With that one hit, Morgan could have cost his opponent a whole heap of people who had just fallen in love with him. But Piers was too far gone into the Thunderbirds.
Lynch is seriously wrong about that, yet he probably would have batted it away too, effortlessly. He might even add that being right about everything doesn’t necessarily make you happy.
Cheney trying to train smoking gun on Trump
Let’s say we wake up some morning next week and there’s a picture of Donald Trump in bed with a horse. “This is it,” we’ll say. “They have him now”.
After the initial euphoria, the familiar doubts will start to niggle. Yes there is probably some obscure crime that has been committed here, but it’s still hard to indict an ex-president. There could be full-blown civil war.

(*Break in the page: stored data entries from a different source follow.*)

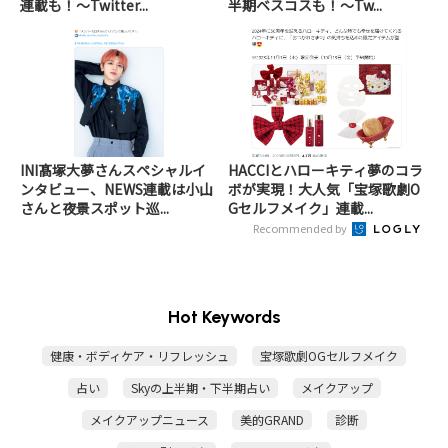
連載も！～Twitter...
半期ベスコスも！～Tw...
INI髙塚大夢さんスペシャルイ
HACCIとハローキティ夢のコラ
ンタビュー、NEWS連載は小山
ボが実現！大人気「宝塚歌劇O
さんと夜景スポット巡...
Gセルフメイク」連載...
Recommended by
Hot Keywords
健康・ボディケア・リフレッシュ
宝塚歌劇OGセルフメイク
占い
Skyの上半期・下半期占い
メイクアップ
メイクアップニュース
美的GRAND
診断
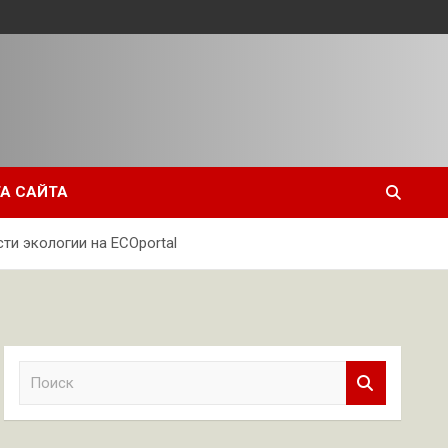
А САЙТА
ти экологии на ECOportal
П
о
и
с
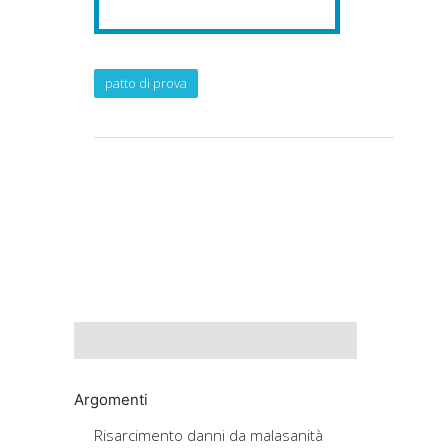
patto di prova
Argomenti
Risarcimento danni da malasanità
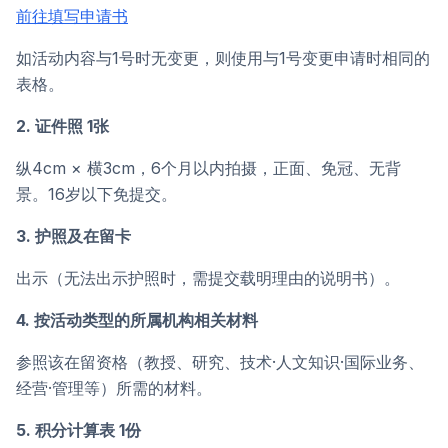
前往填写申请书
如活动内容与1号时无变更，则使用与1号变更申请时相同的
表格。
2. 证件照 1张
纵4cm × 横3cm，6个月以内拍摄，正面、免冠、无背
景。16岁以下免提交。
3. 护照及在留卡
出示（无法出示护照时，需提交载明理由的说明书）。
4. 按活动类型的所属机构相关材料
参照该在留资格（教授、研究、技术·人文知识·国际业务、
经营·管理等）所需的材料。
5. 积分计算表 1份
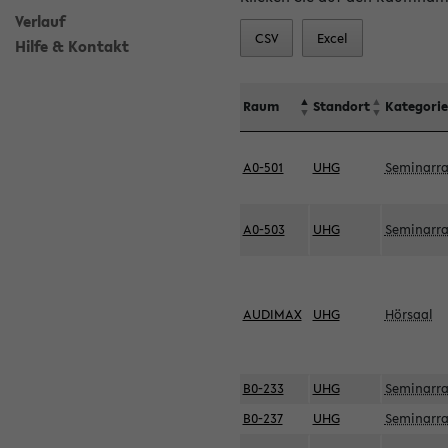
Verlauf
CSV
Excel
Hilfe & Kontakt
Raum
Standort
Kategorie
A0-501
UHG
Seminarr
A0-503
UHG
Seminarr
AUDIMAX
UHG
Hörsaal
B0-233
UHG
Seminarr
B0-237
UHG
Seminarr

Certainly it is not a good look for anyone to be pictured in bed with a horse — any horse. But Trump’s supporters will claim the picture was doctored by his enemies. Soon a “sensible” commentator will say: “There is no smoking gun.”
And then the moment will have passed, like all the other moments.
The January 6 Committee has been laying out a narrative of Trump’s delinquency on a heroic scale, and yet at the end of Tuesday’s session Liz Cheney made a public request to former White House counsel Pat Cipollone to testify. Cipollone, who is said to have behaved in an exemplary fashion throughout Trump’s attempted coup, must be the man with the smoking gun.
But then any sane person looking at the powerful work of this committee would think there must already be more smoking guns than you’d find in the last scene of Bonnie and Clyde. Always, though, with Trump it seems there’s a Pat Cipollone knocking around, this need for just one more sliver of absolute proof.
So what is protecting Trump — and not, as it were, the horse?
A Mick Lynch-type analysis might point to that episode of Succession in which members of the oligarchy and not some lesser force such as “the voters” effectively get to decide who is president. Indeed billionaires and major corporations are still donating tons of money to Trump-endorsed candidates selling the Big Lie.
Oligarchs who are buying everything from Twitter to western democracy itself, still want Trump. And you know the rule: whatever they want, they must get. Indeed I would join with my namesake Mick in musing how that kind of power can protect you from a lot of things, even if you’re as guilty as Donald Trump.
But that would be so juvenile, wouldn’t it?
World Cup woes wiped out by the super-rich
The World Cup, another thing taken from us by the super-rich, would now be reaching the end of the group stage.
The regime of three matches a day would be tapering off into the knockout rounds, and the human heart would be saddened by the realisation that all this will soon be over.
It is a terrible feeling, a mounting sense of dread that even as the importance of the games is growing, their number is diminishing until soon, all too soon, there will be nothing. We have been spared that feeling this year because they’ve left us nothing to begin with.
Which really is the only good thing about Qatar buying the World Cup.